··· Material to process ···

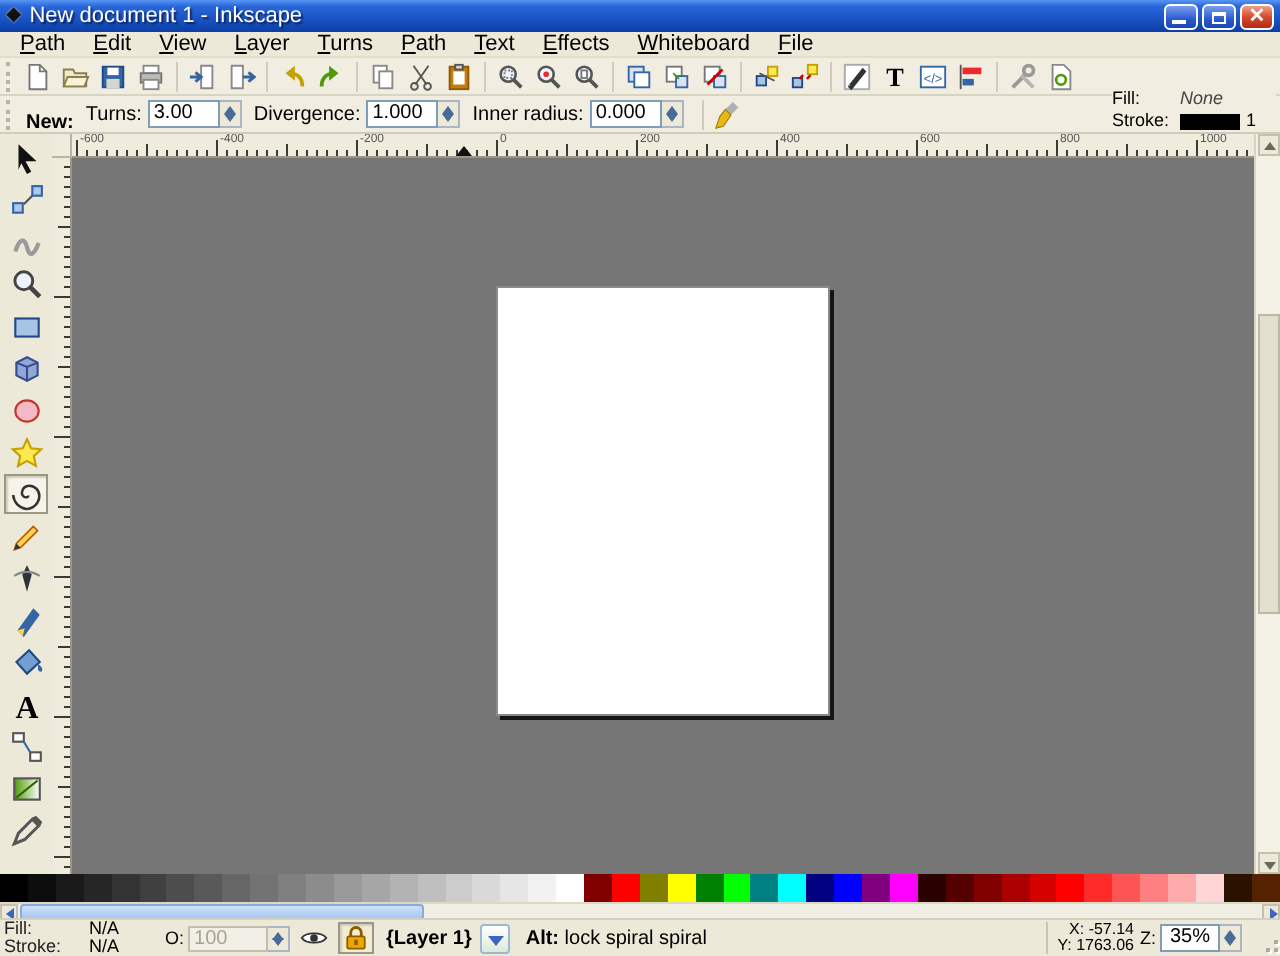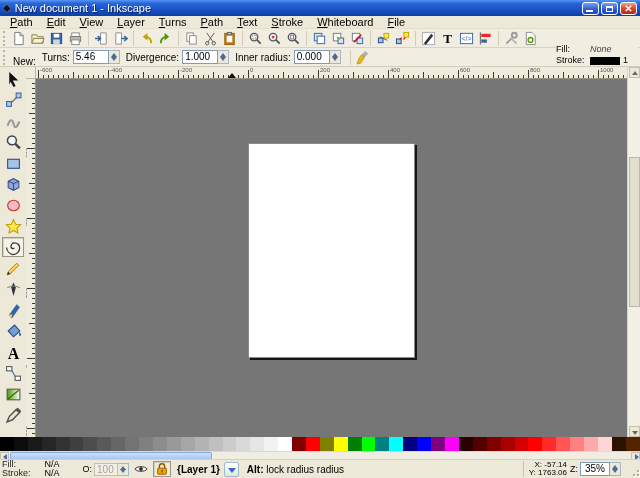--- a/index.html
+++ b/index.html
@@ -152,7 +152,7 @@
       <span class="menu-item">Turns</span>
       <span class="menu-item">Path</span>
       <span class="menu-item">Text</span>
-      <span class="menu-item">Stroke</span>
+      <span class="menu-item">Effects</span>
       <span class="menu-item">Whiteboard</span>
       <span class="menu-item">File</span>
     </div>

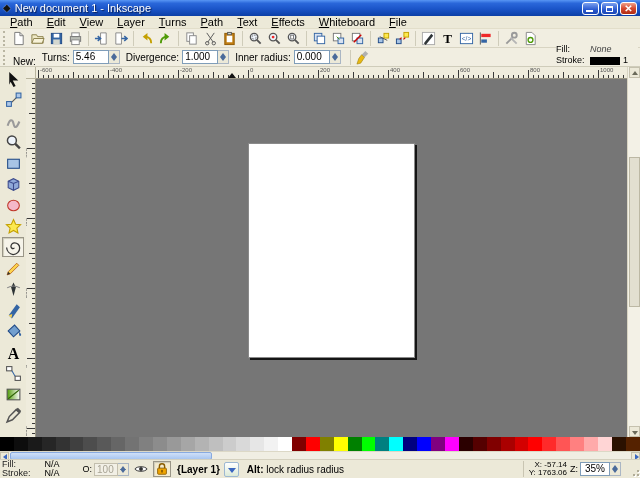--- a/index.html
+++ b/index.html
@@ -37,7 +37,7 @@
 
   .optsbar { position:absolute; left:0; top:48px; width:640px; height:19px; background:#f1eee1;
     display:flex; align-items:center; border-bottom:1px solid #cfccba; padding-left:2px; font-size:10px; }
-  .ctx-label { font-weight:normal; margin:8px 6px 0 4px;text-align:center; }
+  .ctx-label { font-weight:bold; margin:8px 6px 0 4px;text-align:center; }
   .opt-field { display:flex; align-items:center; margin-right:6px; }
   .opt-field .fl { margin-right:3px; }
   .spinbox { display:flex; align-items:stretch; height:14px; }

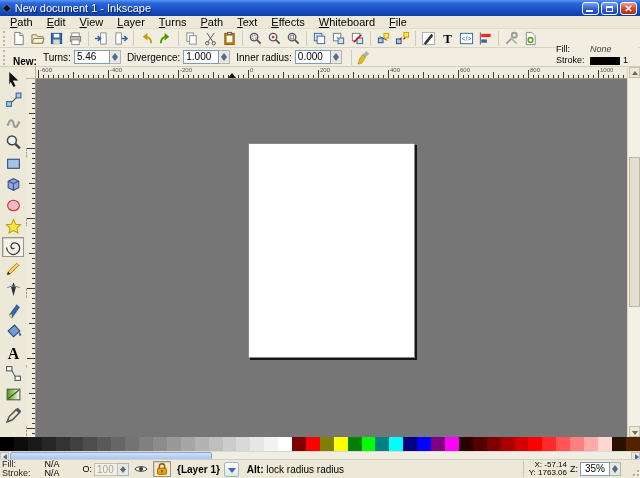--- a/index.html
+++ b/index.html
@@ -339,7 +339,7 @@
         <span class="opt-field">
           <span class="fl">Turns:</span>
           <span class="spinbox">
-            <span class="spin-value">5.46</span>
+            <span class="spin-value">3.00</span>
             <span class="spinner">
               <i class="up"></i>
               <i class="dn"></i>

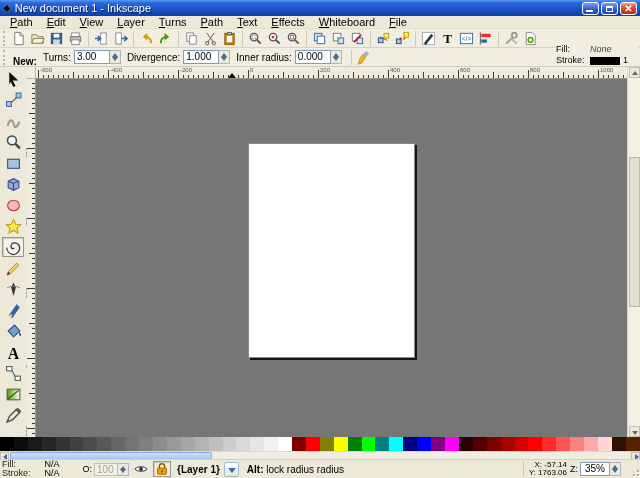--- a/index.html
+++ b/index.html
@@ -106,7 +106,7 @@
   .fs-values { margin-left:14px; width:28px; }
   .op-block { display:flex; align-items:center; margin-left:10px; }
   .op-block .spinbox { height:13px; }
-  .op-block .spin-value { width:24px; }
+  .op-block .spin-value { width:40px; }
   .sb-btn { width:18px; height:16px; margin-left:3px; display:flex; align-items:center; justify-content:center; border:1px solid transparent; }
   .sb-btn svg { width:14px; height:14px; }
   .sb-btn.pressed { border:1px solid #9a9688; background:#f4ecd0; box-shadow:inset 1px 1px 1px #cfccba; }

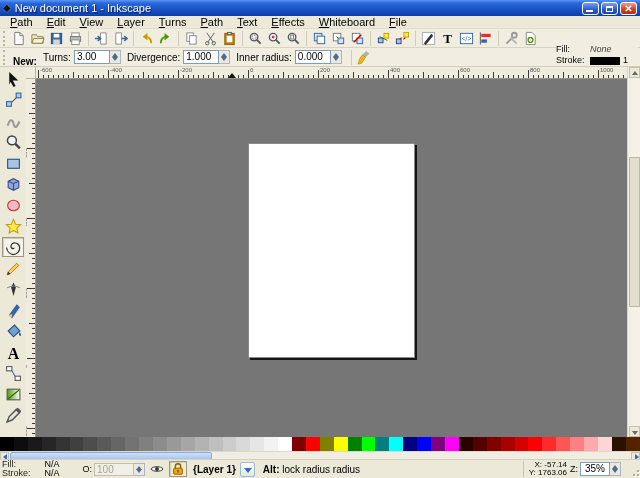--- a/index.html
+++ b/index.html
@@ -803,7 +803,7 @@
     </span>
     <span class="layer-name">{Layer 1}</span>
     <span class="combo-arrow"></span>
-    <span class="hint"><b>Alt:</b><span> lock radius radius</span></span>
+    <span class="hint"><b>Alt:</b><span> lock spiral spiral</span></span>
     <span class="coords">
       <span><span>X:</span> <span>-57.14</span></span>
       <span><span>Y:</span> <span>1763.06</span></span>

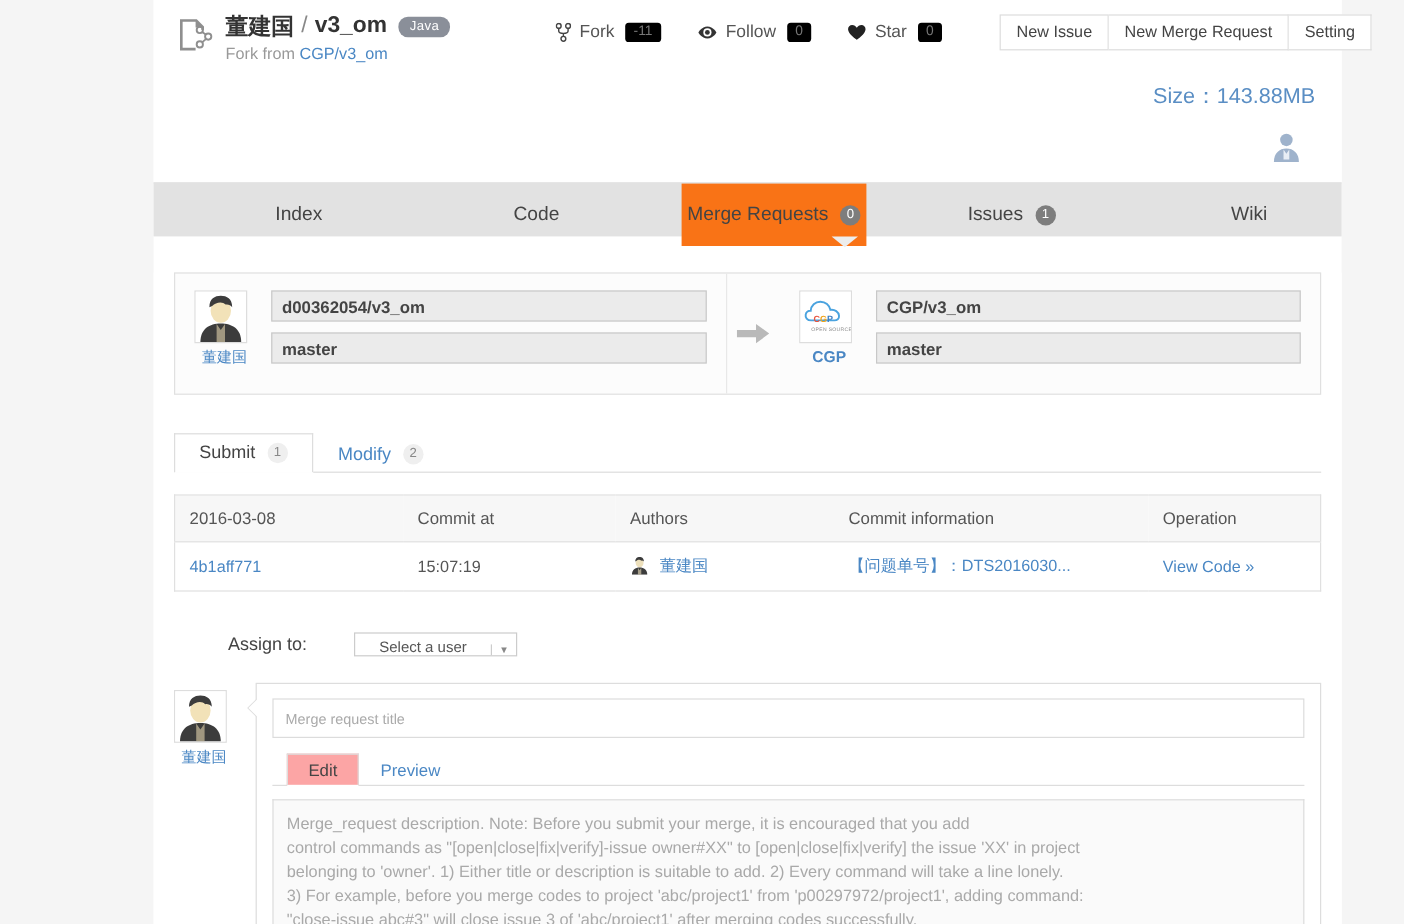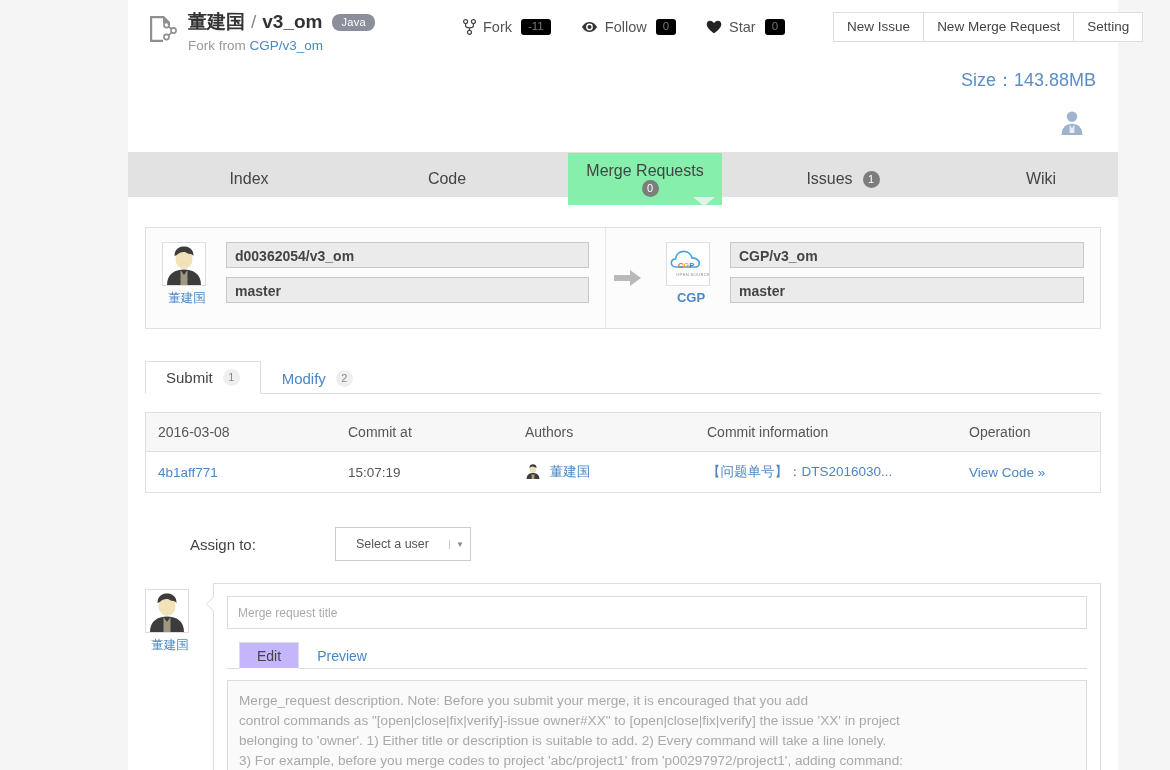--- a/index.html
+++ b/index.html
@@ -171,8 +171,7 @@
     margin-left: 44px;
   }
   .navtab.active {
-    background: #86efac;
-    flex-direction: column;
+    background: #f97316;
   }
   .navtab .cbadge {
     margin-left: 10px;

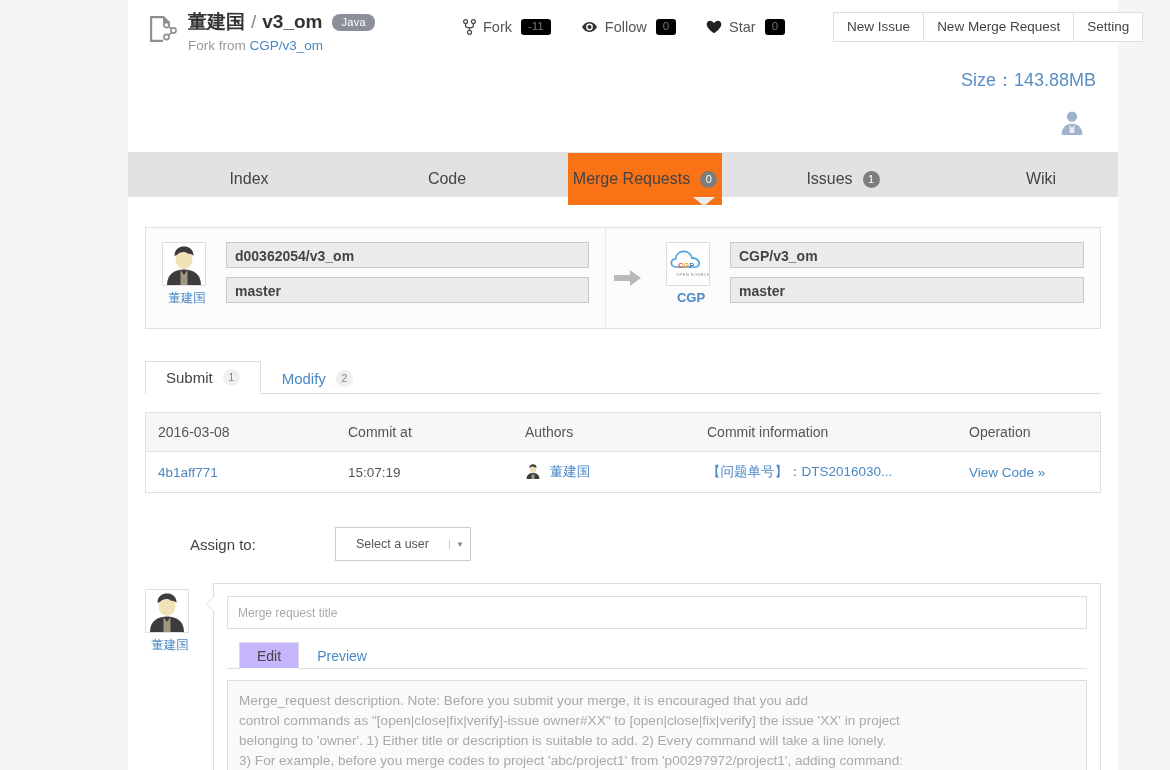--- a/index.html
+++ b/index.html
@@ -372,11 +372,10 @@
     display: flex;
     border: 1px solid #cccccc;
     background: #ffffff;
-    height: 34px;
+    height: 20px;
     width: 136px;
     box-sizing: border-box;
-    align-items: center;
-    margin-left: 40px;
+    align-items: flex-end;
   }
   .select-wrap .sel-text {
     flex: 1;

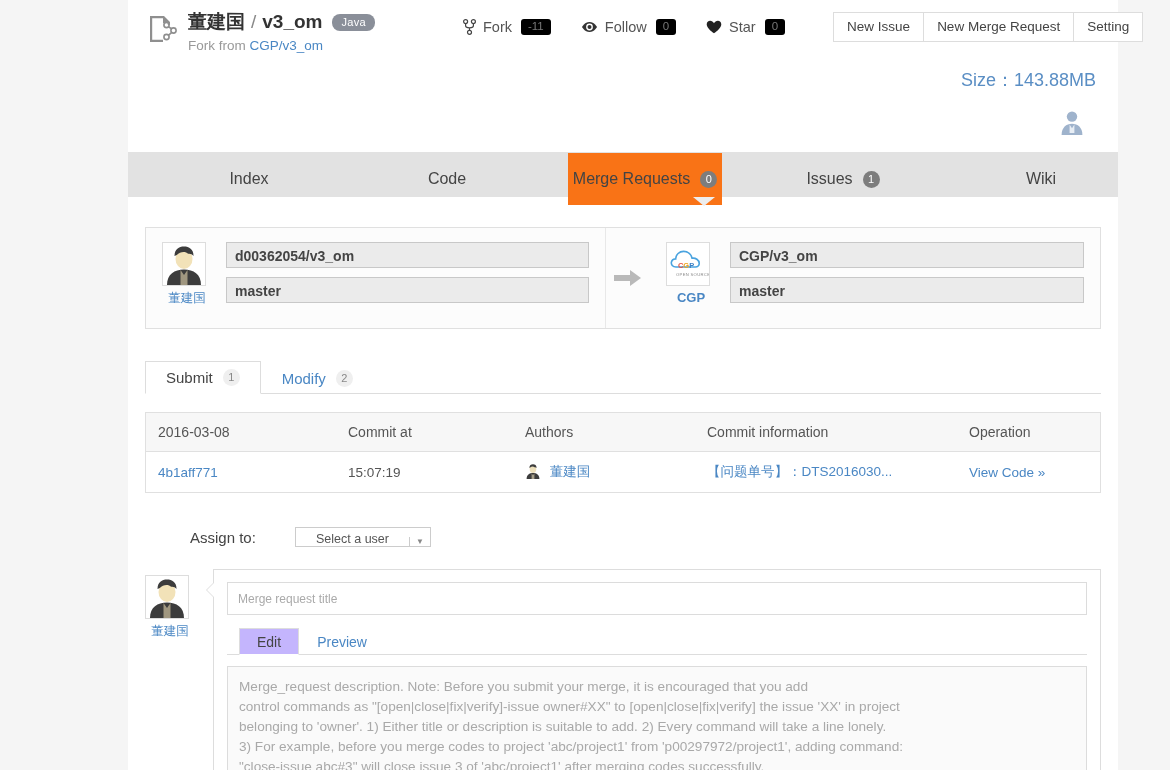--- a/index.html
+++ b/index.html
@@ -484,7 +484,7 @@
   .ep-tab.active {
     color: #444444;
     border-color: #dddddd;
-    background: #c4b5fd;
+    background: #fca5a5;
     border-bottom: 1px solid #ffffff;
   }
   .desc-area {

···

**Assignment**
Excluding pictures, print all lines above exactly.

**Task answer**
--- a/index.html
+++ b/index.html
@@ -152,7 +152,7 @@
       <span class="menu-item">Turns</span>
       <span class="menu-item">Path</span>
       <span class="menu-item">Text</span>
-      <span class="menu-item">Stroke</span>
+      <span class="menu-item">Effects</span>
       <span class="menu-item">Whiteboard</span>
       <span class="menu-item">File</span>
     </div>

--- a/index.html
+++ b/index.html
@@ -37,7 +37,7 @@
 
   .optsbar { position:absolute; left:0; top:48px; width:640px; height:19px; background:#f1eee1;
     display:flex; align-items:center; border-bottom:1px solid #cfccba; padding-left:2px; font-size:10px; }
-  .ctx-label { font-weight:normal; margin:8px 6px 0 4px;text-align:center; }
+  .ctx-label { font-weight:bold; margin:8px 6px 0 4px;text-align:center; }
   .opt-field { display:flex; align-items:center; margin-right:6px; }
   .opt-field .fl { margin-right:3px; }
   .spinbox { display:flex; align-items:stretch; height:14px; }

--- a/index.html
+++ b/index.html
@@ -339,7 +339,7 @@
         <span class="opt-field">
           <span class="fl">Turns:</span>
           <span class="spinbox">
-            <span class="spin-value">5.46</span>
+            <span class="spin-value">3.00</span>
             <span class="spinner">
               <i class="up"></i>
               <i class="dn"></i>

--- a/index.html
+++ b/index.html
@@ -106,7 +106,7 @@
   .fs-values { margin-left:14px; width:28px; }
   .op-block { display:flex; align-items:center; margin-left:10px; }
   .op-block .spinbox { height:13px; }
-  .op-block .spin-value { width:24px; }
+  .op-block .spin-value { width:40px; }
   .sb-btn { width:18px; height:16px; margin-left:3px; display:flex; align-items:center; justify-content:center; border:1px solid transparent; }
   .sb-btn svg { width:14px; height:14px; }
   .sb-btn.pressed { border:1px solid #9a9688; background:#f4ecd0; box-shadow:inset 1px 1px 1px #cfccba; }

--- a/index.html
+++ b/index.html
@@ -803,7 +803,7 @@
     </span>
     <span class="layer-name">{Layer 1}</span>
     <span class="combo-arrow"></span>
-    <span class="hint"><b>Alt:</b><span> lock radius radius</span></span>
+    <span class="hint"><b>Alt:</b><span> lock spiral spiral</span></span>
     <span class="coords">
       <span><span>X:</span> <span>-57.14</span></span>
       <span><span>Y:</span> <span>1763.06</span></span>

--- a/index.html
+++ b/index.html
@@ -171,8 +171,7 @@
     margin-left: 44px;
   }
   .navtab.active {
-    background: #86efac;
-    flex-direction: column;
+    background: #f97316;
   }
   .navtab .cbadge {
     margin-left: 10px;

--- a/index.html
+++ b/index.html
@@ -372,11 +372,10 @@
     display: flex;
     border: 1px solid #cccccc;
     background: #ffffff;
-    height: 34px;
+    height: 20px;
     width: 136px;
     box-sizing: border-box;
-    align-items: center;
-    margin-left: 40px;
+    align-items: flex-end;
   }
   .select-wrap .sel-text {
     flex: 1;

--- a/index.html
+++ b/index.html
@@ -484,7 +484,7 @@
   .ep-tab.active {
     color: #444444;
     border-color: #dddddd;
-    background: #c4b5fd;
+    background: #fca5a5;
     border-bottom: 1px solid #ffffff;
   }
   .desc-area {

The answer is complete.